» **DIRECTIONS**
Repeat word for word the part of the passage about Montúfar below that begins at "Montúfar was handsome" and stops after "a relationship unlikely.".

» **EXTRACTED TEXT**
Montúfar was handsome with "dark curly hair and almost black eyes", and he "carried himself tall and proud". He never married. Some sources attribute him as having a relationship with Quito noblewoman Antonia Vela Bustamante around 1811; however, she was living in Latacunga at the time and he was heavily involved in the independence movement, making such a relationship unlikely.

Rumors that Montúfar and Humboldt were lovers have circulated since the 19th century, in large part due to claims made by Caldas as well as Humboldt's frequent intense relationships with men and likely homosexuality. Humboldt wrote in his own accounts of the expedition that they shared a bed during their travels through the Andes. The two were reportedly very close: when Montúfar fell ill while climbing Antisana, "throughout the night Humboldt rose repeatedly to fetch water and administer compresses", tending to his sick friend until he was well enough to reach the summit. Andrea Wulf argues in her 2015 biography of Humboldt that his relationship with Montúfar likely stayed platonic, although it was notably emotionally intense.

» **RECORD EXTRACTS**

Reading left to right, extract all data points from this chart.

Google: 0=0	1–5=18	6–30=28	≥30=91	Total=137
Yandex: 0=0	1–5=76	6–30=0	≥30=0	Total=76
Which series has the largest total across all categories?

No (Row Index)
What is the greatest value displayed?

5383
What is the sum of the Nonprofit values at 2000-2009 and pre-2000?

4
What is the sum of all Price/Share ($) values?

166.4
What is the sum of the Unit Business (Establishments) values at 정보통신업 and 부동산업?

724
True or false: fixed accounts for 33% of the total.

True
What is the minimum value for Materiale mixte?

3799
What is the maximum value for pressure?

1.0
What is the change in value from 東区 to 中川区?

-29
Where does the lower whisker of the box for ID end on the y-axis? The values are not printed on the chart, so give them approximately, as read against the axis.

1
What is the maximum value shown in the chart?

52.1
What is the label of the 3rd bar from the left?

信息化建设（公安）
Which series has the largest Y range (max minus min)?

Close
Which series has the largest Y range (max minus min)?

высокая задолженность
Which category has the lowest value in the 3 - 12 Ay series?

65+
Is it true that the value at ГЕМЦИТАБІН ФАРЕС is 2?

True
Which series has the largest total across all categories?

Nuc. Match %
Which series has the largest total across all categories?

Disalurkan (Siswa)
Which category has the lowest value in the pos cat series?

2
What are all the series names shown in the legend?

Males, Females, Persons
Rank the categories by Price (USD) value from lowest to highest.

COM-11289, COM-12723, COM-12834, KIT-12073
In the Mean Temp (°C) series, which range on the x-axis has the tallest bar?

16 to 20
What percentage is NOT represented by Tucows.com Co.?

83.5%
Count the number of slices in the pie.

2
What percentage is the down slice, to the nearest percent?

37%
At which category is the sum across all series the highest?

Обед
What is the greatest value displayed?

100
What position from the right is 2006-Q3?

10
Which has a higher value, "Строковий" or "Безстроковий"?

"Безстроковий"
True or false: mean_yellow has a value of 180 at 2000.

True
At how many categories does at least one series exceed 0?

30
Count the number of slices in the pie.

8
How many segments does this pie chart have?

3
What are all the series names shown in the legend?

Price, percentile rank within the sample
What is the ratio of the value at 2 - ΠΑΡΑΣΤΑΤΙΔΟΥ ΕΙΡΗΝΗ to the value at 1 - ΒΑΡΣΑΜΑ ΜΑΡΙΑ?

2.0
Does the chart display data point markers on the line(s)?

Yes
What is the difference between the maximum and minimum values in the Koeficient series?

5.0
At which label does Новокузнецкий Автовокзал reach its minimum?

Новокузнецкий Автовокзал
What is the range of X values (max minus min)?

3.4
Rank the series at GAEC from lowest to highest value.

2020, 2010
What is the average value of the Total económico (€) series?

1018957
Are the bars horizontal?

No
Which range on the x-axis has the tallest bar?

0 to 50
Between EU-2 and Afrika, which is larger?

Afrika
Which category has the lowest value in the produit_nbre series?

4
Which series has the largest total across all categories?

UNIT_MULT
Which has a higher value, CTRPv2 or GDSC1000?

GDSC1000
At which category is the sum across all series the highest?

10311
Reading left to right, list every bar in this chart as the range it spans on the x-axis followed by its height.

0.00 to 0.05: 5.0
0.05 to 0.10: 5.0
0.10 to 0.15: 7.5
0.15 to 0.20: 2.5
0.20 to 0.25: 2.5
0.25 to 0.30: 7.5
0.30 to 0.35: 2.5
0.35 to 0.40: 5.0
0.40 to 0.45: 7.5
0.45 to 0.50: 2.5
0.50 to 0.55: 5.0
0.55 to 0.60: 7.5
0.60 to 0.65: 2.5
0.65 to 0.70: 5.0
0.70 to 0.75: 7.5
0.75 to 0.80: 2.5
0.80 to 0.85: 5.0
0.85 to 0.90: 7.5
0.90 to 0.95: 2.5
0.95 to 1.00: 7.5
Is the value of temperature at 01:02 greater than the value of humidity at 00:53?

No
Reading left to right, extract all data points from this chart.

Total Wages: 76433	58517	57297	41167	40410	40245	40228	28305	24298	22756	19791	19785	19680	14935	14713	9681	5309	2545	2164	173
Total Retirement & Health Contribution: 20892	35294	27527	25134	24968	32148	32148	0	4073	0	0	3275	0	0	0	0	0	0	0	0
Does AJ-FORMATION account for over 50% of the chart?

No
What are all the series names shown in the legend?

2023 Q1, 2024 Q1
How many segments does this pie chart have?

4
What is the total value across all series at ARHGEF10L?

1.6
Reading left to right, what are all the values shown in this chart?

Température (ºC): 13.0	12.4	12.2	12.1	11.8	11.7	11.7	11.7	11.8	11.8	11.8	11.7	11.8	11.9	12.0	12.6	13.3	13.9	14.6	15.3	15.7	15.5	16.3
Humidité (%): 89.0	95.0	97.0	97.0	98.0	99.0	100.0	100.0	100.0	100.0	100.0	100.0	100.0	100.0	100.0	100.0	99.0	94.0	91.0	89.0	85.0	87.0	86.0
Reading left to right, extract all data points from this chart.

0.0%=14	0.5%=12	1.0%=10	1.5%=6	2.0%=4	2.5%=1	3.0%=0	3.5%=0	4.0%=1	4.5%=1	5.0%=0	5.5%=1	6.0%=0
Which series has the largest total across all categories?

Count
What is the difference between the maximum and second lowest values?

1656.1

» **EXERCISE RESPONSE**
Montúfar was handsome with "dark curly hair and almost black eyes", and he "carried himself tall and proud". He never married. Some sources attribute him as having a relationship with Quito noblewoman Antonia Vela Bustamante around 1811; however, she was living in Latacunga at the time and he was heavily involved in the independence movement, making such a relationship unlikely.